For a taste of religious freedom, journalists were brought to a Buddhist holy ceremony, where the pickpockets were working hard. One reporter’s wallet was taken underneath the unfolding thankha of the Buddha; another reporter standing nearby had a side pants pocket lightened by 10,000 rmb. (An IPC aide also had a pocketbook lifted.) The reporter blames the IPC for his loss because of its insistence on collecting its fee only in cash and only at the end of the trip, meaning all journos were walking around with huge wads of cash for seven days. He asked for a safe but was told none were available.
A side visit to a “real” Tibetan village was a point so low it was a story of its own.
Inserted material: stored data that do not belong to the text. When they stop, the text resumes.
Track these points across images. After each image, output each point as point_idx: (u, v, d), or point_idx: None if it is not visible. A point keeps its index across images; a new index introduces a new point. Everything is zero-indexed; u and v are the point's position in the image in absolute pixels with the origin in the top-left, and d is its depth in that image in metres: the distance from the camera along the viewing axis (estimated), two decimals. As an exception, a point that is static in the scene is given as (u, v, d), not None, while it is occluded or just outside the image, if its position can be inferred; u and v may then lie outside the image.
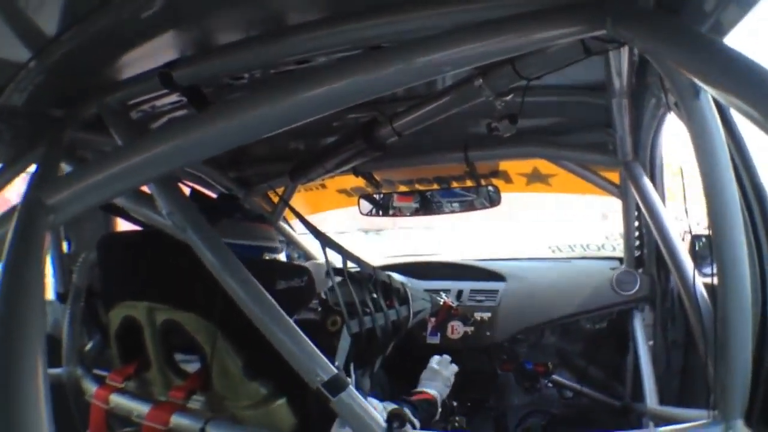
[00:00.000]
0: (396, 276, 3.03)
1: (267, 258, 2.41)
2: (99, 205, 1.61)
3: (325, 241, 2.29)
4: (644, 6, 1.27)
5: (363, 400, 1.86)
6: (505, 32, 1.29)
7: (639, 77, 2.04)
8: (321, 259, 2.39)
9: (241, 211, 2.39)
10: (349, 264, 2.50)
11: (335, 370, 1.80)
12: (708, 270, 2.00)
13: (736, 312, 1.53)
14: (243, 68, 1.79)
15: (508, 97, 1.93)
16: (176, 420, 1.97)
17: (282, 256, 2.61)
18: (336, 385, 1.79)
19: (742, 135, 1.83)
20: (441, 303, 3.66)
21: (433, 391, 2.55)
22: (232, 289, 1.77)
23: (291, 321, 1.81)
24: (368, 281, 2.57)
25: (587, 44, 1.56)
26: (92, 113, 1.94)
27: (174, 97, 2.01)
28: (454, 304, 3.75)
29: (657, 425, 2.70)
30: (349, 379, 1.91)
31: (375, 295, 2.59)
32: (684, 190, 1.99)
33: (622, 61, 1.75)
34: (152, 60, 1.73)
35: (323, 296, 2.35)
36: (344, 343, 2.21)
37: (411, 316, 2.96)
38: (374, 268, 2.67)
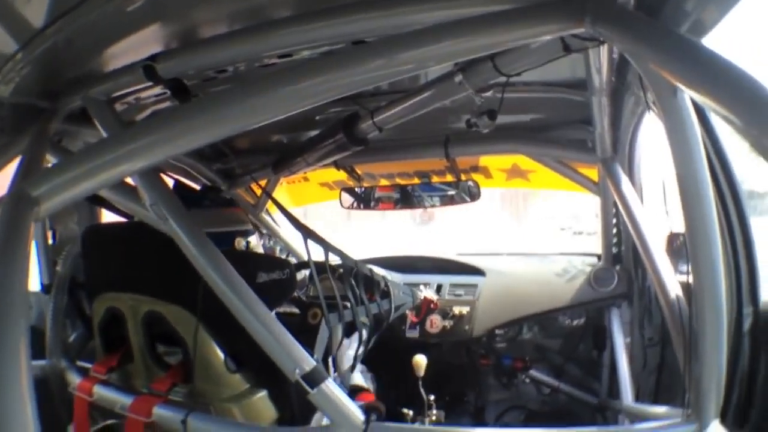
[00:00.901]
0: (376, 269, 3.04)
1: (241, 244, 2.42)
2: (84, 196, 1.61)
3: (307, 234, 2.30)
4: (624, 5, 1.29)
5: (341, 392, 1.87)
6: (485, 29, 1.30)
7: (619, 75, 2.06)
8: (303, 252, 2.40)
9: (208, 198, 2.40)
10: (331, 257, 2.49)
11: (314, 363, 1.82)
12: (685, 268, 2.03)
13: (710, 311, 1.54)
14: (226, 61, 1.79)
15: (488, 93, 1.95)
16: (158, 412, 1.99)
17: (255, 239, 2.59)
18: (314, 378, 1.80)
19: (719, 134, 1.86)
20: (422, 297, 3.68)
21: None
22: (213, 281, 1.79)
23: (271, 314, 1.84)
24: (350, 274, 2.58)
25: (567, 42, 1.57)
26: (77, 105, 1.95)
27: (158, 90, 2.00)
28: (434, 298, 3.77)
29: (632, 422, 2.74)
30: (334, 372, 1.92)
31: (357, 289, 2.60)
32: (664, 189, 2.01)
33: (601, 58, 1.75)
34: (137, 52, 1.74)
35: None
36: (323, 335, 2.22)
37: (392, 309, 2.98)
38: (356, 261, 2.68)
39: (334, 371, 2.37)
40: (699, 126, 1.45)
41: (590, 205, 4.21)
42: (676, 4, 1.30)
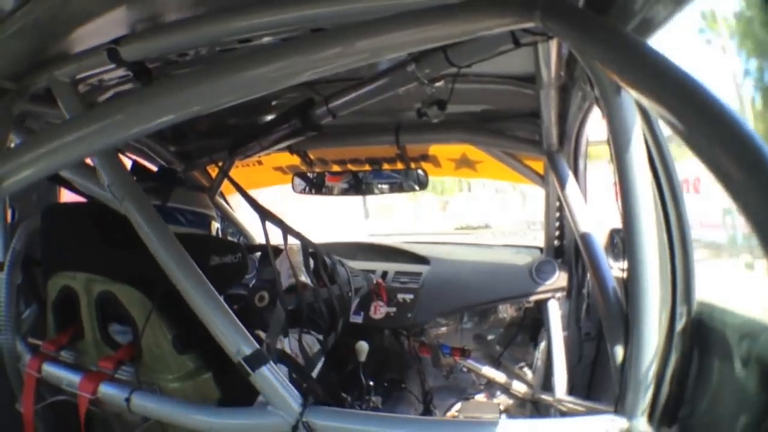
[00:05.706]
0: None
1: (204, 232, 2.44)
2: (46, 176, 1.62)
3: (265, 215, 2.29)
4: (573, 1, 1.30)
5: (281, 375, 1.89)
6: (438, 20, 1.32)
7: (567, 70, 2.08)
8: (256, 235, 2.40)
9: (188, 181, 2.40)
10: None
11: (257, 346, 1.83)
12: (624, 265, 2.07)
13: (643, 308, 1.57)
14: (188, 45, 1.79)
15: (440, 83, 1.96)
16: (103, 389, 2.02)
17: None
18: (256, 360, 1.82)
19: (662, 134, 1.89)
20: (375, 282, 3.70)
21: None
22: (164, 262, 1.81)
23: (219, 296, 1.85)
24: (309, 257, 2.58)
25: (516, 35, 1.60)
26: (42, 86, 1.95)
27: (121, 72, 2.01)
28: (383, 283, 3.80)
29: (563, 416, 2.79)
30: (298, 353, 1.93)
31: (320, 271, 2.64)
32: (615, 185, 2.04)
33: (550, 53, 1.78)
34: (101, 35, 1.74)
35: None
36: (278, 318, 2.22)
37: (353, 292, 3.00)
38: (315, 245, 2.68)
39: (304, 353, 2.36)
40: (643, 125, 1.48)
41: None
42: (624, 2, 1.32)
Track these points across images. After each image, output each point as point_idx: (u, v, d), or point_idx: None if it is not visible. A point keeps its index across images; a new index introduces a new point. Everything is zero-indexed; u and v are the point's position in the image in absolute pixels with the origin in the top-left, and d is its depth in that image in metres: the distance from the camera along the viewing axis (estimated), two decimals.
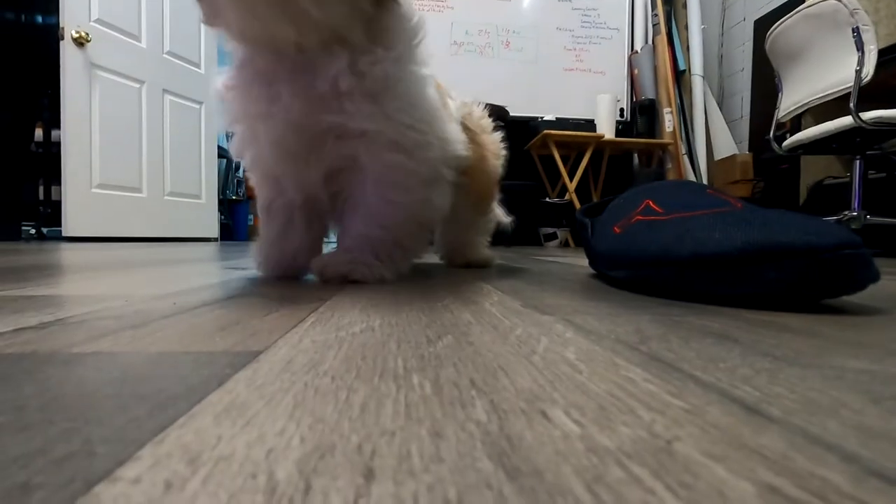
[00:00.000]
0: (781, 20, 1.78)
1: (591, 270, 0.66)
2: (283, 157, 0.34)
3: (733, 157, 3.23)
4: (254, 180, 0.43)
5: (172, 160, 2.82)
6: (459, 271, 0.50)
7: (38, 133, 2.55)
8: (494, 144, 0.57)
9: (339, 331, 0.22)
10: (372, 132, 0.34)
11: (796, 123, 2.09)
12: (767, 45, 1.93)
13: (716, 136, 3.47)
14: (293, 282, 0.38)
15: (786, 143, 1.87)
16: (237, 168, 4.91)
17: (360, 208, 0.36)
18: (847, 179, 1.90)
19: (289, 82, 0.33)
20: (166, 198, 2.79)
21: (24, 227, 2.51)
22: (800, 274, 0.27)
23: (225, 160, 4.64)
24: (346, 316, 0.26)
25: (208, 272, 0.47)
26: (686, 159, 3.26)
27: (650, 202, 0.38)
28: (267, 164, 0.36)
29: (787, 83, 1.87)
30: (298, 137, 0.34)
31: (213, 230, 3.17)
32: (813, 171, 2.38)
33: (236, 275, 0.44)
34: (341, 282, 0.36)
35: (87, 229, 2.35)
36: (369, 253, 0.37)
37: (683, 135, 3.30)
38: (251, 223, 4.95)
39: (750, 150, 3.45)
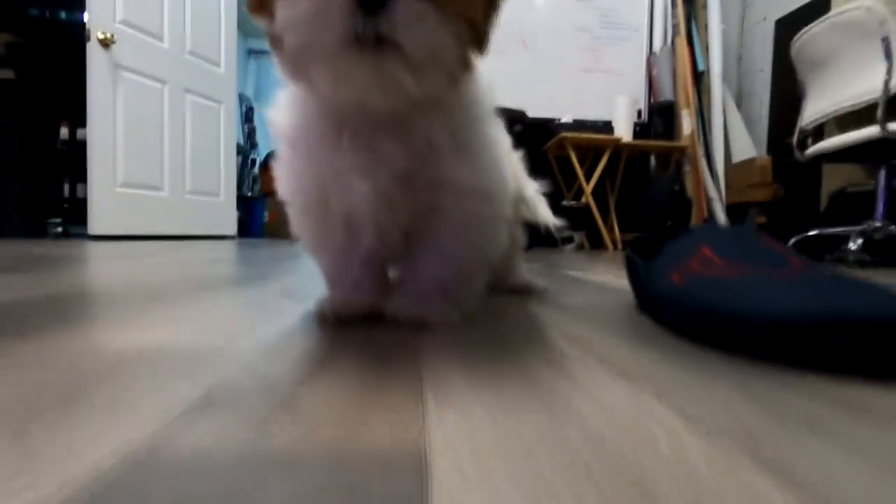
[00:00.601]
0: (808, 28, 1.76)
1: (629, 298, 0.67)
2: (378, 208, 0.36)
3: (752, 160, 3.20)
4: (307, 225, 0.42)
5: (193, 159, 2.85)
6: (513, 307, 0.52)
7: (64, 131, 2.60)
8: (518, 166, 0.59)
9: (484, 422, 0.24)
10: (461, 182, 0.36)
11: (818, 130, 2.08)
12: (793, 52, 1.92)
13: (734, 137, 3.44)
14: (365, 327, 0.39)
15: (809, 150, 1.86)
16: (253, 165, 4.96)
17: (434, 251, 0.38)
18: (870, 188, 1.89)
19: (386, 137, 0.35)
20: (187, 196, 2.83)
21: (49, 223, 2.56)
22: (873, 346, 0.29)
23: (242, 157, 4.68)
24: (458, 391, 0.27)
25: (264, 303, 0.49)
26: (704, 162, 3.24)
27: (707, 250, 0.39)
28: (352, 213, 0.37)
29: (812, 91, 1.86)
30: (400, 189, 0.35)
31: (232, 227, 3.21)
32: (835, 177, 2.37)
33: (298, 310, 0.45)
34: (415, 324, 0.38)
35: (112, 228, 2.39)
36: (441, 294, 0.39)
37: (701, 137, 3.28)
38: (266, 219, 5.00)
39: (769, 152, 3.43)
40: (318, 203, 0.38)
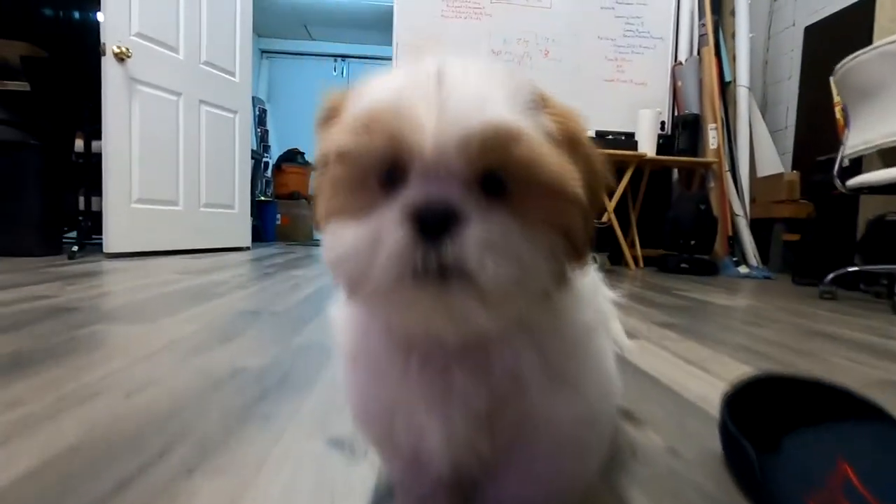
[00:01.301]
0: (855, 55, 1.67)
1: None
2: (451, 449, 0.29)
3: (780, 175, 3.10)
4: (372, 437, 0.36)
5: (208, 171, 2.81)
6: None
7: (79, 143, 2.56)
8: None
9: None
10: (558, 417, 0.29)
11: (856, 158, 1.98)
12: (836, 77, 1.82)
13: (759, 149, 3.34)
14: None
15: (851, 182, 1.77)
16: (265, 168, 4.92)
17: (522, 474, 0.32)
18: None
19: (463, 366, 0.28)
20: (202, 209, 2.79)
21: (65, 238, 2.53)
22: None
23: (254, 161, 4.64)
24: None
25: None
26: (729, 176, 3.14)
27: (848, 469, 0.33)
28: (422, 449, 0.30)
29: (857, 120, 1.76)
30: (477, 428, 0.29)
31: (246, 239, 3.17)
32: (873, 201, 2.27)
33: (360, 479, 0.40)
34: None
35: (127, 245, 2.36)
36: None
37: (727, 150, 3.18)
38: (278, 222, 4.97)
39: (794, 165, 3.32)
40: (383, 429, 0.31)
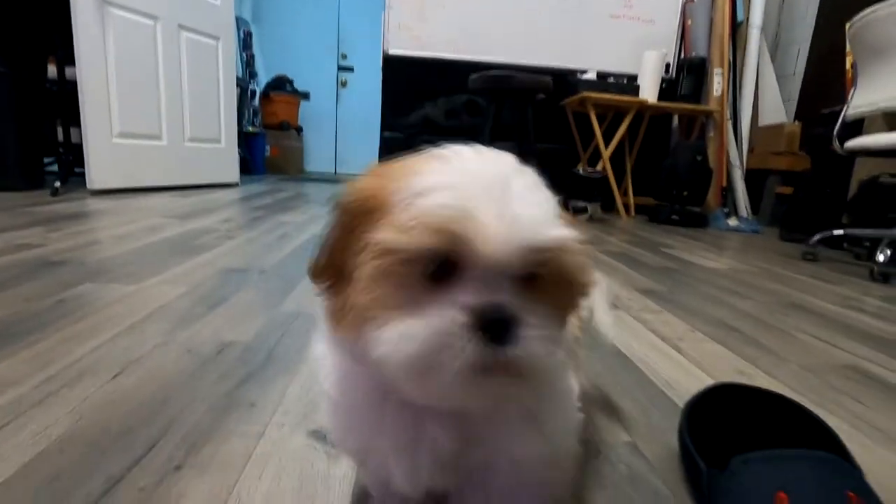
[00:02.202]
0: (870, 10, 1.58)
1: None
2: (416, 485, 0.31)
3: (781, 126, 3.03)
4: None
5: (191, 103, 2.69)
6: None
7: (52, 70, 2.41)
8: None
9: None
10: (527, 454, 0.31)
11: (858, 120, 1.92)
12: (849, 33, 1.73)
13: (764, 96, 3.24)
14: None
15: (849, 144, 1.74)
16: (252, 97, 4.71)
17: (487, 499, 0.34)
18: None
19: (432, 416, 0.29)
20: (186, 144, 2.71)
21: (47, 170, 2.46)
22: None
23: (240, 89, 4.43)
24: None
25: None
26: (730, 125, 3.07)
27: (784, 499, 0.36)
28: (387, 484, 0.33)
29: (865, 79, 1.70)
30: (442, 471, 0.31)
31: (234, 174, 3.11)
32: (869, 162, 2.24)
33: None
34: None
35: (111, 181, 2.31)
36: None
37: (730, 97, 3.08)
38: (268, 154, 4.84)
39: (797, 115, 3.24)
40: (359, 459, 0.34)
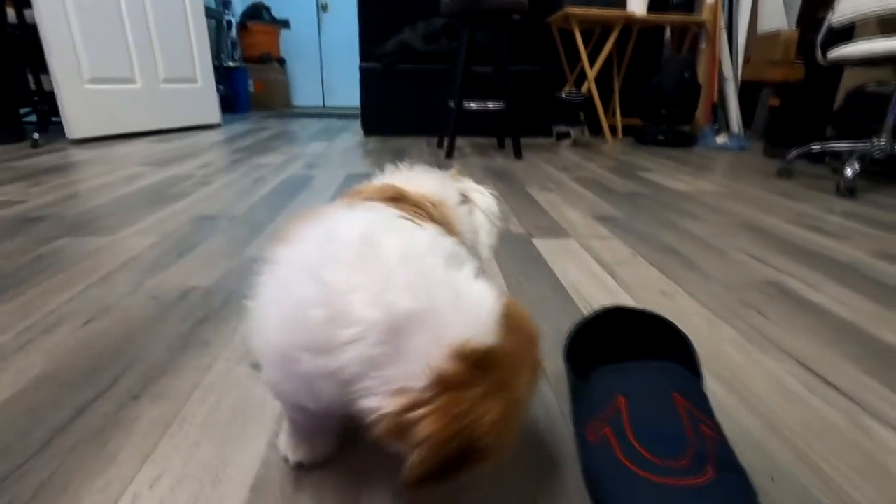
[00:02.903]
0: None
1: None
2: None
3: (777, 34, 2.89)
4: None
5: (160, 41, 2.60)
6: None
7: (11, 13, 2.32)
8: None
9: None
10: None
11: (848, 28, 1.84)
12: None
13: (765, 2, 3.05)
14: None
15: (832, 54, 1.69)
16: (229, 28, 4.50)
17: None
18: (890, 90, 1.75)
19: None
20: (162, 86, 2.65)
21: (25, 121, 2.45)
22: None
23: (215, 20, 4.23)
24: None
25: None
26: (724, 34, 2.92)
27: (623, 404, 0.42)
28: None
29: None
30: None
31: (214, 115, 3.06)
32: (858, 71, 2.17)
33: None
34: None
35: (89, 128, 2.30)
36: None
37: (725, 3, 2.91)
38: (251, 89, 4.71)
39: (799, 22, 3.07)
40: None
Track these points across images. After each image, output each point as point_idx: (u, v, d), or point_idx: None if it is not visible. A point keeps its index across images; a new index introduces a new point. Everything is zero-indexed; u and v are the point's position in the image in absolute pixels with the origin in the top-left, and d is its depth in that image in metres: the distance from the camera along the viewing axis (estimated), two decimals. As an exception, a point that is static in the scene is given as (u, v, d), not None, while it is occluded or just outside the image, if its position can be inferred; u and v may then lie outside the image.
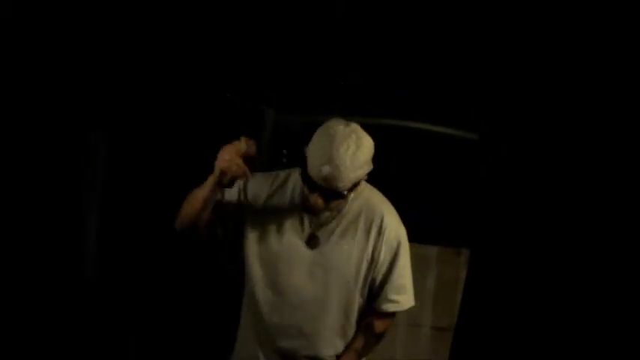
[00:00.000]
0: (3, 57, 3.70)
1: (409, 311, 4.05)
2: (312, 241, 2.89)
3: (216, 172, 2.73)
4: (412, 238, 4.08)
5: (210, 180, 2.76)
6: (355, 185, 2.78)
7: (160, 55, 4.05)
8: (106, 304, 4.11)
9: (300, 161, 2.79)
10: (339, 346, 2.98)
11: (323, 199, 2.76)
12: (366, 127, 2.80)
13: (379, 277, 2.95)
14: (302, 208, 2.88)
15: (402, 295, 2.99)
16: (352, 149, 2.68)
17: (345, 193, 2.75)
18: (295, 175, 2.94)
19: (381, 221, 2.92)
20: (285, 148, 4.14)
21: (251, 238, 2.94)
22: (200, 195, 2.80)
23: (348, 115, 3.00)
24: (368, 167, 2.78)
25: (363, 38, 4.24)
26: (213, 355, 3.83)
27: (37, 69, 3.81)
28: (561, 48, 3.93)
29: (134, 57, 4.00)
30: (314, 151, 2.70)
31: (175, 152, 4.13)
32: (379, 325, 3.02)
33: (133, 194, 4.15)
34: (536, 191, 3.97)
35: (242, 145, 2.72)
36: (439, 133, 4.21)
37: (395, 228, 2.95)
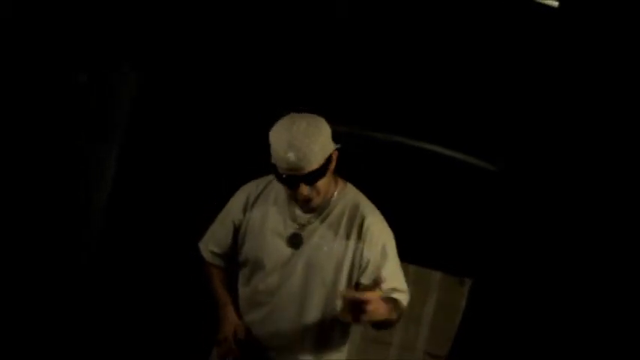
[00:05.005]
0: (3, 57, 3.77)
1: (404, 334, 4.03)
2: (293, 241, 2.93)
3: (221, 326, 3.02)
4: (416, 260, 4.02)
5: (218, 306, 3.05)
6: (328, 161, 2.78)
7: (161, 58, 4.06)
8: (105, 304, 4.14)
9: (271, 168, 2.84)
10: (319, 347, 2.99)
11: (306, 186, 2.78)
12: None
13: (368, 280, 2.89)
14: (302, 210, 2.90)
15: (399, 294, 2.92)
16: (303, 126, 2.73)
17: (321, 169, 2.75)
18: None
19: (362, 223, 2.91)
20: None
21: (240, 242, 3.02)
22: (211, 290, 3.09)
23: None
24: (331, 143, 2.80)
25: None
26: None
27: (37, 69, 3.87)
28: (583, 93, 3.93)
29: (135, 59, 3.99)
30: (274, 146, 2.76)
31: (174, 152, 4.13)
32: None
33: (133, 195, 4.19)
34: (546, 228, 3.93)
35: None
36: (457, 160, 4.17)
37: (378, 230, 2.93)
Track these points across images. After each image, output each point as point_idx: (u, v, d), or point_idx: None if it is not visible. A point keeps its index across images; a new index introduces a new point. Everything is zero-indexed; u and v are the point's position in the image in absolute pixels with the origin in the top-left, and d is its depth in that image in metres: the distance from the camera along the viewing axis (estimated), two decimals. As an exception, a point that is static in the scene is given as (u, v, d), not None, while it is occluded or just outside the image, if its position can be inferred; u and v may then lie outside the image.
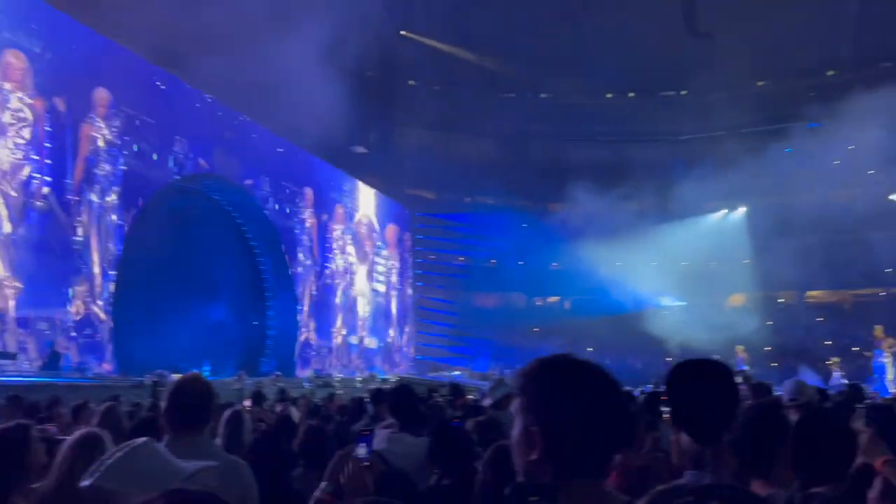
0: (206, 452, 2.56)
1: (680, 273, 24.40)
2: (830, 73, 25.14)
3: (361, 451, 2.84)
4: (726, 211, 26.55)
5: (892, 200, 23.67)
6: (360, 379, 18.53)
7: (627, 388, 16.93)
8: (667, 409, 4.88)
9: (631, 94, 28.89)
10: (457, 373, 23.19)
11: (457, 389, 7.07)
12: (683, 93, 27.80)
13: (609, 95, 28.67)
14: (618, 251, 23.20)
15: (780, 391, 8.42)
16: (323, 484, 2.84)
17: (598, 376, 1.33)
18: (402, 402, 3.98)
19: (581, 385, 1.30)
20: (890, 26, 23.28)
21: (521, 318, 27.63)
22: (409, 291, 28.13)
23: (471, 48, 27.60)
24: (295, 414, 6.69)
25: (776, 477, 2.06)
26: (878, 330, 18.30)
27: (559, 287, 27.74)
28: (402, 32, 26.46)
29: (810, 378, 15.51)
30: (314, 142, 20.59)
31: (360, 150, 24.83)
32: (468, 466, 3.16)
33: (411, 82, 28.31)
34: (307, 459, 3.94)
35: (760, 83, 26.85)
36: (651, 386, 16.86)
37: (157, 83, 15.82)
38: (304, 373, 18.92)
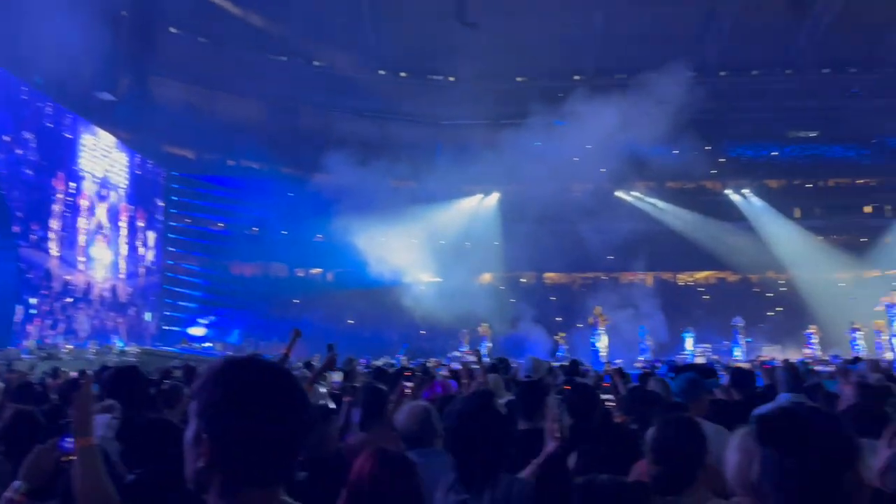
0: None
1: (437, 251, 25.63)
2: (576, 77, 27.96)
3: (67, 444, 2.55)
4: (482, 196, 28.37)
5: (617, 196, 27.18)
6: (93, 351, 16.76)
7: (384, 359, 17.54)
8: (409, 384, 5.09)
9: (402, 74, 29.52)
10: (208, 345, 22.16)
11: (191, 372, 6.36)
12: (451, 79, 29.05)
13: (381, 72, 28.99)
14: (380, 226, 23.71)
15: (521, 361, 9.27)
16: (16, 483, 2.50)
17: (278, 386, 1.26)
18: (124, 385, 3.60)
19: (256, 395, 1.23)
20: (626, 43, 26.60)
21: (282, 289, 27.06)
22: (160, 256, 26.02)
23: (241, 3, 26.09)
24: None
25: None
26: (597, 309, 20.96)
27: (322, 259, 27.59)
28: (164, -27, 24.18)
29: (542, 353, 17.33)
30: (49, 81, 18.05)
31: (107, 96, 22.22)
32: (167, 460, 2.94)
33: (173, 30, 26.05)
34: (9, 449, 3.46)
35: (519, 79, 29.02)
36: (402, 358, 17.57)
37: None
38: (25, 343, 16.66)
After an eight hour drive to a military garrison town, the trip to a DisneyTibet village, where all the party members were above average, would have been insulting if it weren’t so lame. It is a tourist village that actually charges tourists 10 rmb for entrance fee. Not to be repeated under any circumstances other than a love for absurdity, one correspondent reports.
On the logistics side, IPC aides were reported to be friendly and helpful, but the one Chinese translator, though excellent, was over-extended and didn’t speak Tibetan, similar to the problem reporters had on the IPC trip to Xinjiang last year. The pre-trip briefing was not announced until 48-56 hours ahead of time and was held less than three days before the start of the trip, leaving inadequate time to request and coordinate changes in the itinerary. The USD 1,300 price tag (excluding filming fees) was OK but was undercut by a user-unfriendly hotel with no easy Internet access and no elevator and rooms with no air circulation. As for the food, “let’s not talk about it,” one journo said. “After six nights and seven days we NEVER had an authentic Tibetan meal; rather it was dreary Chinese buffet where the local waiban pigged out happily.”